Weight bear ASAP – DAY CASE ARTHROPLASTY Protocol
Full weight bear.
Aspirin 150mg orally for 6 weeks OR Clexane 20mg today at 1800 and then 40mg from day 1 until day 10 at 40mg – self-administered (if intolerant of aspirin)
Xray
Reduce bulky dressing later today and apply single Tubigrip ankle to thigh, ICE band please.
Home when safe – later today please
Follow up in Outpatient’s at 2 weeks then 6 weeks

As at the time of writing there are no meaningful results published for the XP Vanguard system, as it’s a implant that is fairly new to market.
The results of each implant should be carefully monitored prospectively, ideally as part implanted as part of a monitoring system. In the UK we use Beyond Compliance and all my cases are enrolled.
There are potential advantages of the Bicruciate retaining system. For example the longterm data from the Hermes 2C by Cloutier suggest that this bicruciate retaining design can last well out to 22 years. Arnout et al in a cadaveric study demonstrated a more normal laxity envelope in bicruciate TKA design which mimics the native knee envelope compared to a more distracted and artificial picture form standard TKA.
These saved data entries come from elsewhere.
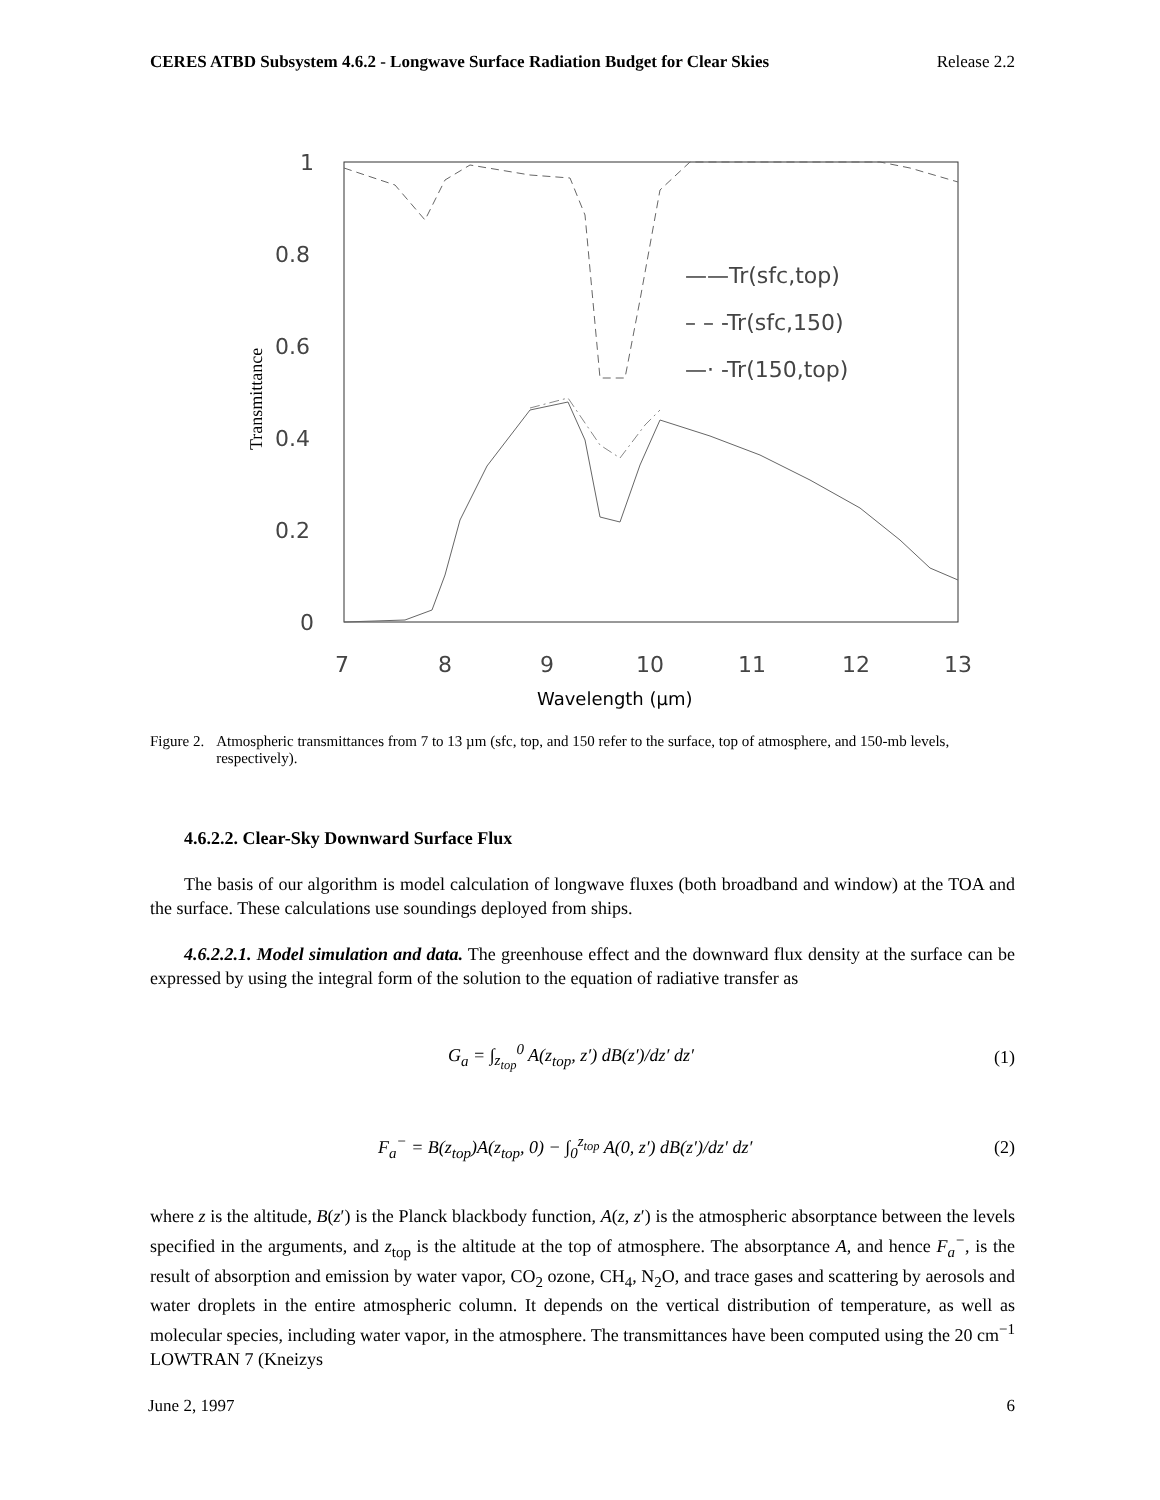CERES ATBD Subsystem 4.6.2 - Longwave Surface Radiation Budget for Clear Skies Release 2.2
1
0.8
0.6
0.4
0.2
0
7
8
9
10
11
12
13
——Tr(sfc,top)
– – -Tr(sfc,150)
—· -Tr(150,top)
Wavelength (µm)
Transmittance
Figure 2. Atmospheric transmittances from 7 to 13 µm (sfc, top, and 150 refer to the surface, top of atmosphere, and 150-mb levels, respectively).
4.6.2.2. Clear-Sky Downward Surface Flux
The basis of our algorithm is model calculation of longwave fluxes (both broadband and window) at the TOA and the surface. These calculations use soundings deployed from ships.
4.6.2.2.1. Model simulation and data. The greenhouse effect and the downward flux density at the surface can be expressed by using the integral form of the solution to the equation of radiative transfer as
G<sub>a</sub> = ∫<sub>z<sub>top</sub></sub><sup>0</sup> A(z<sub>top</sub>, z′) dB(z′)/dz′ dz′ (1)
F<sub>a</sub><sup>−</sup> = B(z<sub>top</sub>)A(z<sub>top</sub>, 0) − ∫<sub>0</sub><sup>z<sub>top</sub></sup> A(0, z′) dB(z′)/dz′ dz′ (2)
where z is the altitude, B(z′) is the Planck blackbody function, A(z, z′) is the atmospheric absorptance between the levels specified in the arguments, and z<sub>top</sub> is the altitude at the top of atmosphere. The absorptance A, and hence F<sub>a</sub><sup>−</sup>, is the result of absorption and emission by water vapor, CO<sub>2</sub> ozone, CH<sub>4</sub>, N<sub>2</sub>O, and trace gases and scattering by aerosols and water droplets in the entire atmospheric column. It depends on the vertical distribution of temperature, as well as molecular species, including water vapor, in the atmosphere. The transmittances have been computed using the 20 cm<sup>−1</sup> LOWTRAN 7 (Kneizys
June 2, 1997 6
A kinematic and electromyographic study by Simon et al showed lower peak muscle activity in vastus medialis on downhill walking in bicruciate TKA patients compared to ACL sacrificed ‘standard’ TKAs. Similarly the bicruciate group had better peak knee flexion at heel strike.
Thus there is a sound basis to believe that there exists the potential for excellent longevity and possibly for better functionality with bicruciate TKA designs.
References:
Total knee replacement with retention of both cruciate ligaments: a 22-year follow-up study.
Sabouret P, Lavoie F, Cloutier JM.
Bone Joint J. 2013 Jul;95-B(7):917-22. doi: 10.1302/0301-620X.95B7.30904.
PMID: 23814243
Knee Surg Sports Traumatol Arthrosc. 2019 Aug 3. doi: 10.1007/s00167-019-05639-4. [Epub ahead of print]
Knee joint laxity is restored in a bi-cruciate retaining TKA-design.
Arnout N, Victor J, Vermue H, Pringels L, Bellemans J, Verstraete MA
J Arthroplasty. 2018 Sep;33(9):2884-2889. doi: 10.1016/j.arth.2018.05.010. Epub 2018 May 8.
Level and Downhill Walking to Assess Implant Functionality in Bicruciate- and Posterior Cruciate-Retaining Total Knee Arthroplasty.
Simon JC, Della Valle CJ, Wimmer MA.